Toutefois, dans le cas prévu au 1° bis du I de l'article L. 561-2, l'étranger ne peut être placé en rétention que pour prévenir un risque non négligeable de fuite et uniquement dans la mesure où le placement en rétention est proportionné et si les dispositions du même article L. 561-2 ne peuvent être effectivement appliquées. Le risque non négligeable de fuite peut, sauf circonstance particulière, être regardé comme établi dans les cas suivants :
1° Si l'étranger s'est précédemment soustrait, dans un autre Etat membre, à la détermination de l'Etat responsable de l'examen de sa demande d'asile ou à l'exécution d'une décision de transfert ;
2° Si l'étranger a été débouté de sa demande d'asile dans l'Etat membre responsable ;
3° Si l'étranger est de nouveau présent sur le territoire français après l'exécution effective d'une mesure de transfert ;
4° Si l'étranger s'est soustrait à l'exécution d'une précédente mesure d'éloignement ;
5° (Abrogé) ;
6° Si l'étranger, aux fins de se maintenir sur le territoire français, a contrefait, falsifié ou établi sous un autre nom que le sien un titre de séjour ou un document d'identité ou de voyage ;
7° Si l'étranger a dissimulé des éléments de son identité la circonstance tirée de ce qu'il ne peut justifier de la possession de documents d'identité ou de voyage en cours de validité ne pouvant toutefois suffire, à elle seule, à établir une telle dissimulation ;
8° Si l'étranger qui ne bénéficie pas des conditions matérielles d'accueil prévues au chapitre IV du titre IV du livre VII ne peut justifier du lieu de sa résidence effective ou permanente ;
9° Si l'étranger qui a refusé le lieu d'hébergement proposé en application de l'article L. 744-7 ne peut justifier du lieu de sa résidence effective ou permanente ou si l'étranger qui a accepté le lieu d'hébergement proposé a abandonné ce dernier sans motif légitime ;
10° Si l'étranger ne se présente pas aux convocations de l'autorité administrative, ne répond pas aux demandes d'information et ne se rend pas aux entretiens prévus dans le cadre de la procédure de détermination de l'Etat responsable de l'examen de sa demande d'asile ou de l'exécution de la décision de transfert sans motif légitime ;
11° Si l'étranger s'est précédemment soustrait aux obligations prévues aux articles L. 513-4, L. 552-4, L. 561-1, L. 561-2 et L. 742-2 ;
12° Si l'étranger a explicitement déclaré son intention de ne pas se conformer à la procédure de détermination de l'Etat responsable de l'examen de sa demande d'asile ou à la procédure de transfert.

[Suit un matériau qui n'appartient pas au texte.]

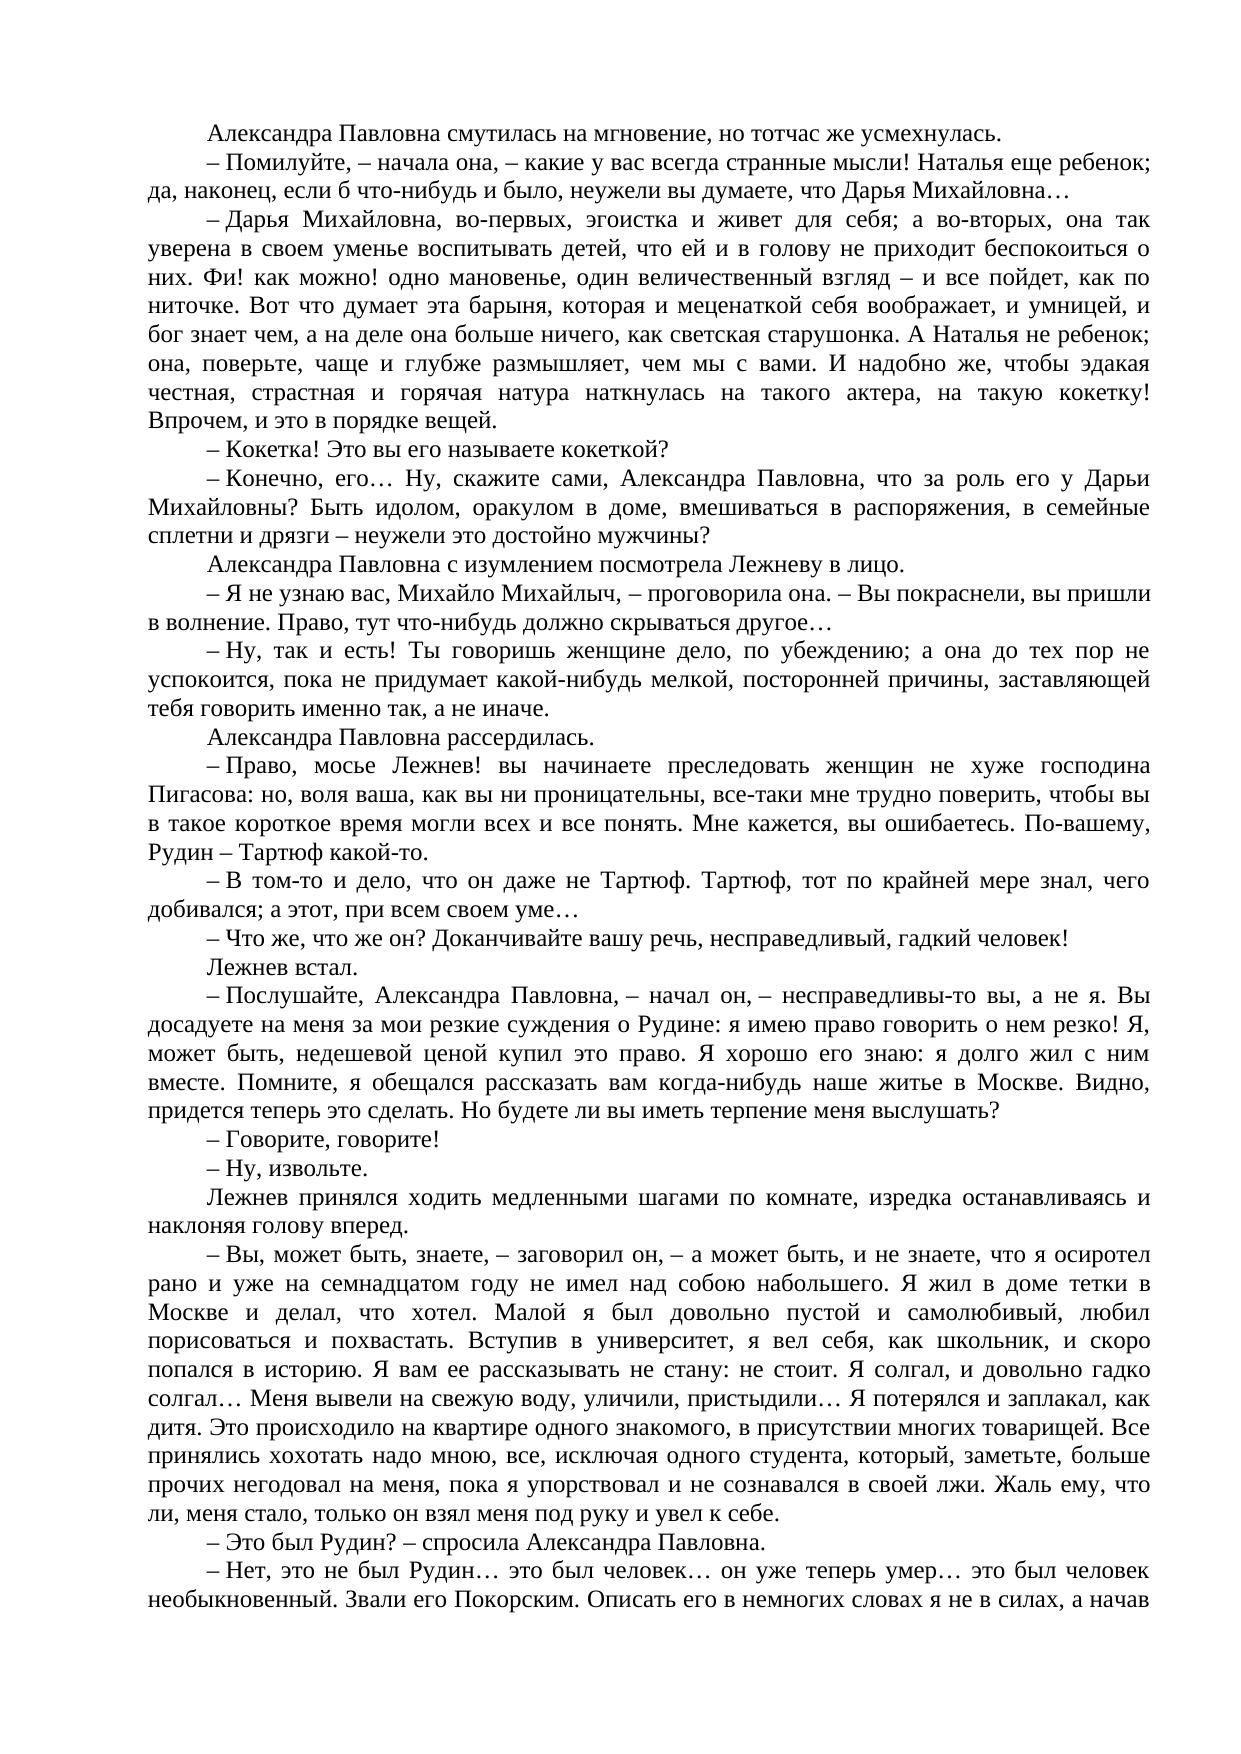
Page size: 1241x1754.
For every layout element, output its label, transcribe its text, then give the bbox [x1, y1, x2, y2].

text Александра Павловна с изумлением посмотрела Лежневу в лицо. [148, 549, 1152, 578]
text – В том-то и дело, что он даже не Тартюф. Тартюф, тот по крайней мере знал, чего добивался; а этот, при всем своем уме… [148, 866, 1152, 923]
text – Ну, так и есть! Ты говоришь женщине дело, по убеждению; а она до тех пор не успокоится, пока не придумает какой-нибудь мелкой, посторонней причины, заставляющей тебя говорить именно так, а не иначе. [148, 636, 1152, 722]
text – Право, мосье Лежнев! вы начинаете преследовать женщин не хуже господина Пигасова: но, воля ваша, как вы ни проницательны, все-таки мне трудно поверить, чтобы вы в такое короткое время могли всех и все понять. Мне кажется, вы ошибаетесь. По-вашему, Рудин – Тартюф какой-то. [148, 751, 1152, 866]
text – Вы, может быть, знаете, – заговорил он, – а может быть, и не знаете, что я осиротел рано и уже на семнадцатом году не имел над собою набольшего. Я жил в доме тетки в Москве и делал, что хотел. Малой я был довольно пустой и самолюбивый, любил порисоваться и похвастать. Вступив в университет, я вел себя, как школьник, и скоро попался в историю. Я вам ее рассказывать не стану: не стоит. Я солгал, и довольно гадко солгал… Меня вывели на свежую воду, уличили, пристыдили… Я потерялся и заплакал, как дитя. Это происходило на квартире одного знакомого, в присутствии многих товарищей. Все принялись хохотать надо мною, все, исключая одного студента, который, заметьте, больше прочих негодовал на меня, пока я упорствовал и не сознавался в своей лжи. Жаль ему, что ли, меня стало, только он взял меня под руку и увел к себе. [148, 1239, 1152, 1527]
text Александра Павловна рассердилась. [148, 722, 1152, 751]
text – Помилуйте, – начала она, – какие у вас всегда странные мысли! Наталья еще ребенок; да, наконец, если б что-нибудь и было, неужели вы думаете, что Дарья Михайловна… [148, 147, 1152, 204]
text – Конечно, его… Ну, скажите сами, Александра Павловна, что за роль его у Дарьи Михайловны? Быть идолом, оракулом в доме, вмешиваться в распоряжения, в семейные сплетни и дрязги – неужели это достойно мужчины? [148, 463, 1152, 549]
text – Послушайте, Александра Павловна, – начал он, – несправедливы-то вы, а не я. Вы досадуете на меня за мои резкие суждения о Рудине: я имею право говорить о нем резко! Я, может быть, недешевой ценой купил это право. Я хорошо его знаю: я долго жил с ним вместе. Помните, я обещался рассказать вам когда-нибудь наше житье в Москве. Видно, придется теперь это сделать. Но будете ли вы иметь терпение меня выслушать? [148, 981, 1152, 1124]
text – Это был Рудин? – спросила Александра Павловна. [148, 1527, 1152, 1556]
text Александра Павловна смутилась на мгновение, но тотчас же усмехнулась. [148, 118, 1152, 147]
text – Кокетка! Это вы его называете кокеткой? [148, 434, 1152, 463]
text – Нет, это не был Рудин… это был человек… он уже теперь умер… это был человек необыкновенный. Звали его Покорским. Описать его в немногих словах я не в силах, а начав [148, 1556, 1152, 1613]
text – Дарья Михайловна, во-первых, эгоистка и живет для себя; а во-вторых, она так уверена в своем уменье воспитывать детей, что ей и в голову не приходит беспокоиться о них. Фи! как можно! одно мановенье, один величественный взгляд – и все пойдет, как по ниточке. Вот что думает эта барыня, которая и меценаткой себя воображает, и умницей, и бог знает чем, а на деле она больше ничего, как светская старушонка. А Наталья не ребенок; она, поверьте, чаще и глубже размышляет, чем мы с вами. И надобно же, чтобы эдакая честная, страстная и горячая натура наткнулась на такого актера, на такую кокетку! Впрочем, и это в порядке вещей. [148, 204, 1152, 434]
text – Ну, извольте. [148, 1153, 1152, 1182]
text – Говорите, говорите! [148, 1124, 1152, 1153]
text – Я не узнаю вас, Михайло Михайлыч, – проговорила она. – Вы покраснели, вы пришли в волнение. Право, тут что-нибудь должно скрываться другое… [148, 578, 1152, 636]
text Лежнев принялся ходить медленными шагами по комнате, изредка останавливаясь и наклоняя голову вперед. [148, 1182, 1152, 1239]
text Лежнев встал. [148, 952, 1152, 981]
text – Что же, что же он? Доканчивайте вашу речь, несправедливый, гадкий человек! [148, 923, 1152, 952]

M. [P] [L] soutient que son séjour en France est régulier étant ressortissant communautaire, disposant d'un passeport et d'une carte d'identité en cours de validité et percevant des revenus du fait de son emploi.
Il ressort des éléments du dossier que M. [P] [L] a été interpellé alors qu'il commettait une infraction. Il a déclaré être sans domicile fixe et sans ressource affirmant occuper un logement à titre gratuit appartenant à un SDF.
Comme relevé par le premier juge, il réside en France depuis de nombreuses années et n'a pas sollicité de titre de séjour alors que sa nationalité polonaise ne l'autorise à séjourner sur le territoire national que pendant trois mois. Il produit un justificatif d'emploi « ouvrier polyvalent » du 05/10 au 19/10/2023 et une attestation d'hébergement de son employeur à [Adresse 4] (étant relevé que le contrat de bail concerne un logement de type F2 et stipule qu'il ne peut être sous loué).
Il s'ensuit que la décision de placement en rétention est justifiée.
Sur la demande de prolongation de la mesure de rétention
Sur le pouvoir du signataire de la requête aux fins de prolongation :
L'article 122 du code de procédure civile énonce que constitue une fin de non recevoir tout moyen qui tend à faire déclarer l'adversaire irrecevable en sa demande, sans examen au fond, pour défaut de droit d'agir.
Les fins de non recevoir peuvent être proposées en tout état de cause, y compris à hauteur d'appel.
L'article 563 du code de procédure civile permet à l'appelant de développer de nouveaux moyens à l'appui des prétentions soumises au premier juge.
En l'occurrence, M. [P] [L] soutient que le signataire de la requête aux fins de prolongation ne justifie pas de la délégation de signature l'autorisant à signer la requête, est recevable à développer ce moyen à hauteur d'appel.
Cependant, l'arrêté du 07 septembre 2023 a été produit à l'appui de la demande de prolongation. Or, il en ressort expressément que le signataire de la requête aux fins de prolongation, bénéficie d'une délégation de signature.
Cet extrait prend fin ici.